The Sobig worm has a new addition to its malicious family.
Sobig-F is the latest variant of the Sobig worm to be detected spreading rapidly throughout the wild. The newest variant was first detected Monday, Aug. 18 and appears to have originated in the United States, according to analysts from MessageLabs, Inc., an anti-virus company based in New York.
Sobig-F is a mass-mailing worm that can also spread via network shares, according to Sophos, Inc., an anti-virus company based in Lynfield, Mass. When it arrives via email, the worm poses as a PIF or SCR file.
”The author of the Sobig worms has pulled this particular confidence trick several times before,” says Graham Cluley, senior technology consultant for Sophos. ”Many users know to be cautious about running unsolicited EXE files, but they should be equally wary about running PIF files or screensavers. All computer users should exercise caution when deciding what is safe to run on their computers.”
Analysts report that the sender’s address is spoofed. The subject lines used are taken from a list, including ‘Re: That movie’, ‘Re: Wicked screensaver’, ‘Re: Approved’ and ‘Your details’.
Like other variants of Sobig, the worm is programmed to stop working on a particular date. Sobig-F is designed to quit on Sept. 10.

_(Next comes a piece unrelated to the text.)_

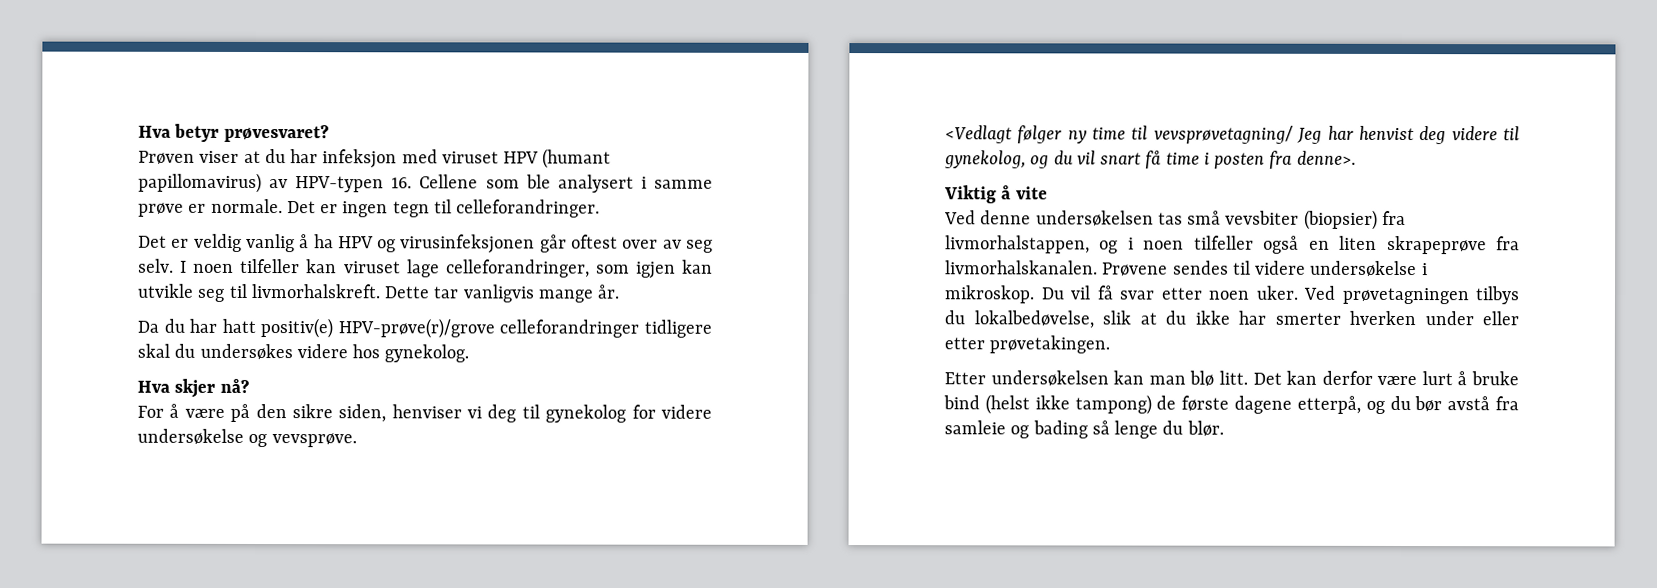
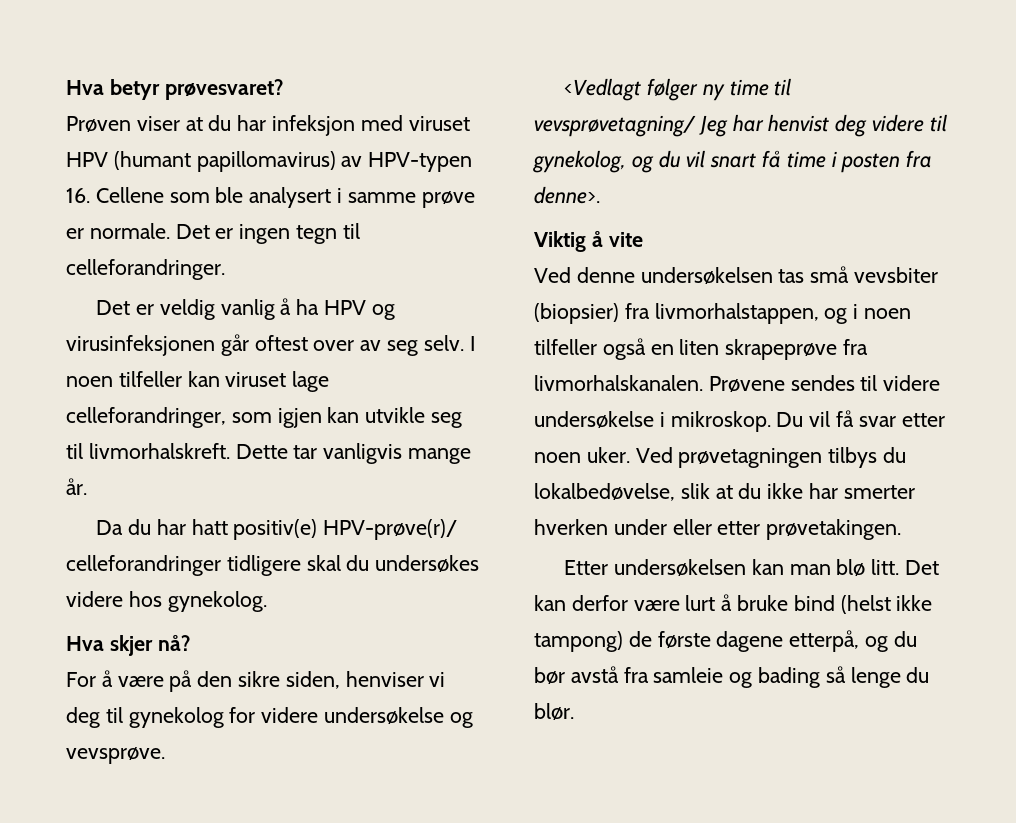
[337,318,495,339] HPV-prøve(r)/grove -> [323,519,458,540] HPV-prøve(r)/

”Putting a ‘dead-date’ on his viruses suggests that the Sobig author is effectively test-driving his creations to see which tricks work best from the technical and psychological point of view,” explains Cluley. ”Releasing Sobig variants on different days of the week, and using slightly different subject lines and filenames, suggests that the worm’s author may be trying to find the ‘perfect’ conditions under which his viruses can spread most quickly.”
The Sobig family of worms has been a major problem for IT managers, wreaking havoc on the Internet for months now. Last month, Sophos reported that the Sobig family accounted for more than half of all virus reports for July.

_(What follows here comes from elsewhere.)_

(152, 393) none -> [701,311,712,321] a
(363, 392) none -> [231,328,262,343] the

Five Sobigs have been released this year. Sobig-E, a new variant, accounted for 47.8 percent of all worm and viruses incidents reported to Sophos last month. And it accounted for nearly 18 percent at Central Command, Inc., an anti-virus company that also tracks the worst virus offenders.
Sophos analysts report that, combined, the Sobig worms have had the biggest impact on business networks so far this year.